バッキバHP:http://baqueba.blogspot.jp/

第8話 強制入院前夜3―待合室

筆者が診察を受けた病院の待合室

 僕は精神病院の中に入るとその空気の違いを肌に感じた。見舞いに来ている人やブルーの衣服を身にまとった患者たちがいたが、その周りでは時間がゆっくり流れているようだった。何ものにも拘束されず、自分の時間流れの中で生きている人ばかりがいる。僕はそれを好ましく感じた。

 待合室に通されると白いポロシャツにジーンズ姿の黒人の青年を見つけた。彼はベンチに座りタバコを吸っていた。まるでスローモーションのようだ。煙がゆらゆらと風に流され彼の体に絡みつく。彼を包むゆったりとした時間の流れの中でその煙は戯れているかのようにゆっくりと行き先を変える。煙が意思を持って彼にまとわりつき異空間を形成していた。

(すごい・・・)

 窓から差し込む太陽光が白のポロシャツとタバコの煙を浮き上がらせ、その姿は神々しくさえ見えた。

 僕は、その姿に興味を持ち、近づきたい、その空気感を感じたいと、彼を邪魔しないように配慮をしつつ近づき彼の横に座った。軽く挨拶をしてみる。彼も僕に挨拶をする。その動作の速さはさっきまで見ていたものと同じだった。僕は興奮した。両者にとって一方的だったそれぞれの意識が、その挨拶を通して相互的なものへと変わった瞬間だった。

 僕は自分が日系人ではなく日本から来た日本人であることを彼に伝えたくて、ポケットから紙切れを取り出し鶴を折り始めた。指先まで神経を集中し、彼を包む空気感を乱さないように細心の注意を払いながら、僕は折り鶴を折る。幸い彼のタバコの煙が一本の柱となって僕たちが共有する空間を支えてくれていたので鶴を折ることに集中できた。[1]彼も折られていく小さな紙に意識を向けていてくれるので、僕たちを包んでいた繊細で穏やかで特別な空間は破綻することなく持続された。僕は鶴を折り上げ、そっと、彼の目の前に差し出した。彼は優しく手の平で受け取り、「美しい」と一言だけ発した。僕は「日本の文化はすごいだろ」と誇らしかったが、彼と多くを語ることを避けた。僕のつたないポルトガル語が余計な刺激を彼に与え、彼が発するナチュラルな波動と干渉してしまい、空間を壊してしまうのではないかと恐れたからだ。

 しばらくして彼は折り鶴とともに去った。僕は彼のエネルギーに日本という新しい色が加わってくれればと願った。

 しかし、すごいところに来た。こんな場所があることが僕には驚きであった。

 しばらくするとコロ付きの担架で黒人の若者が母親に付き添われて運ばれてきた。体が緊張により硬直して辛いのか、よだれを垂らしながらうめき声を上げていた。母親は困った顔をしていた。どうやら運んできた医師の帰りを待っているようだ。

 僕はその若者を見て思った。きっとこの若者は愛に裏切られてこういう風になってしまったのだろうと。

 全ての病気は憎しみや憎悪などが持つ負のエネルギーによって全ての病気は引き起こされると僕は考えていた。愛に満たされ愛に生きてきた僕なら目の前の彼の苦しみを解放してあげられるかもしれない。しかし、その方法がわからなかった。僕はおもむろにポケットをまさぐると、昼間に買ったグミの袋が入っていた。そこで閃いた僕はその母親に語りかけた。

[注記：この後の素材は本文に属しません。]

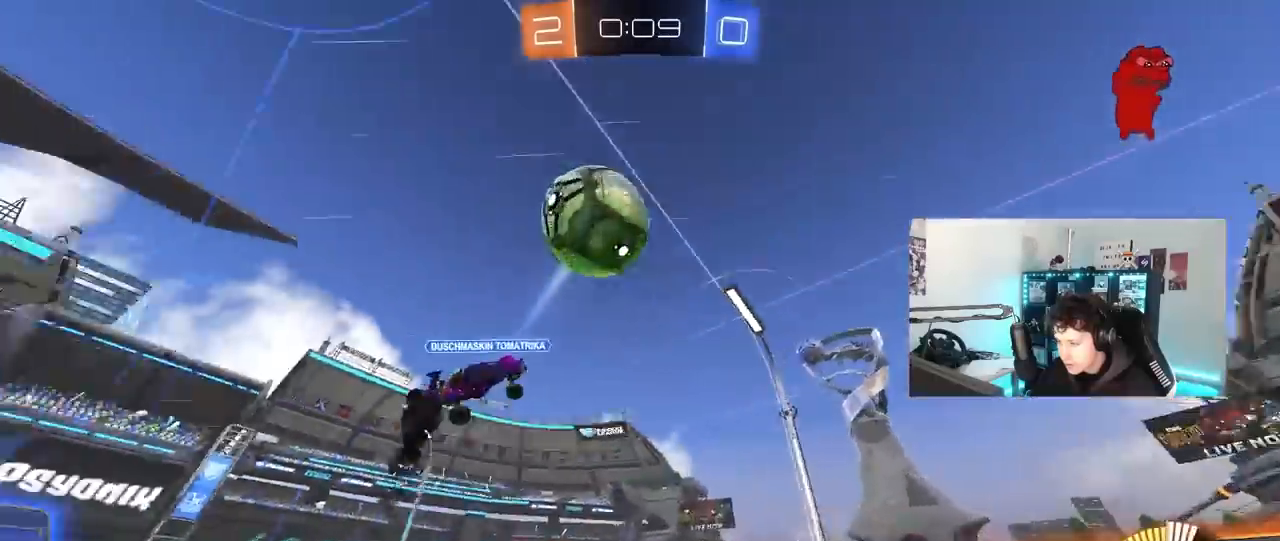
{"keys": ["d", "w"], "mouse": ["left"], "mouse_move": "still", "events": [[50, "mouse_left", "up"], [200, "d", "down"], [350, "mouse_left", "down"]]}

「ここにグミがちょうど3つあります。偶然3つあるのです。この偶然に賭けてみましょう。1つはお母さん、もう1つは僕、そして最後の1つは彼に。そして、このグミに正のエネルギーを込めましょう。それは、僕の愛と、お母さんの愛です。愛のグミを3人で同時に食べるのです。同じタイミングで食べることで、3人が繋がり、正のエネルギーを3人で共有するのです。」

「ありがとう」

 彼女は僕から2つグミを受け取った。

 僕と彼女はグミを1つ口にいれ、残りの1つを彼女の息子の口へ運んだ。硬直している彼の口は最初グミを拒んでいたが、母親の叫びに近い命令により開かれた。

「食べなさい!噛んで!噛むのよ!」

 僕らは同じタイミングで偶然の3つのグミを同時に食べた。

 母親が苦しんでいる彼の頭を撫でると、今まで硬直していた彼の体の緊張がほぐれていき、うめき声も収まった。そこまで作用すると思っていなかったので驚いたが、僕は今まで自分が信じてきたものが間違っていなかったと確信した。

「ありがとう。あなたがこの瞬間にここに居てくれて助かったわ。日本人なの?」

「そうです。日本人です。」

「やっぱり。日本人にもわかる人がいると聞いてたけど、本当だったのね。」

 僕はその「わかる」いう言葉が具体的に何を指しての言葉なのかはあえて聞かなかったが、初めて会う彼女と同じ何かを共有しているということが嬉しかった。

 しばらくすると白人の医師が帰ってきた。

「あんなに苦しがっていたのに…。不思議だ。」

「ほんとにあんたにうちの息子任せて大丈夫なの?」

 彼女はそう医師に言いながら僕にウィンクした。

 僕は楽しんでいた。この病院で出会う人たちが、自分と近い世界に生きていることを目の当たりにし、今までブラジル留学中に体験したこと全てのことがここでは通用するという気分になっていた。僕は一人ではない、ここには仲間がいる。

 しばらくすると僕は名前を呼ばれた。医師との面談が始まるのだ。パーテーションで区切られた場所には医師と大学のカウンセラー、チアーゴが座っていた。

1.^当時、自分ではコントロールできない不思議なパワーを帯びた空間に包まれているような感覚になることが多々あった。その空間は非常に繊細で、気の流れのようなものに逆らった瞬間その空間が崩壊してしまうような感覚に陥るのである。この時はタバコの煙により、視覚的に気の流れを確認することができていたので鶴を折る動作に集中できた。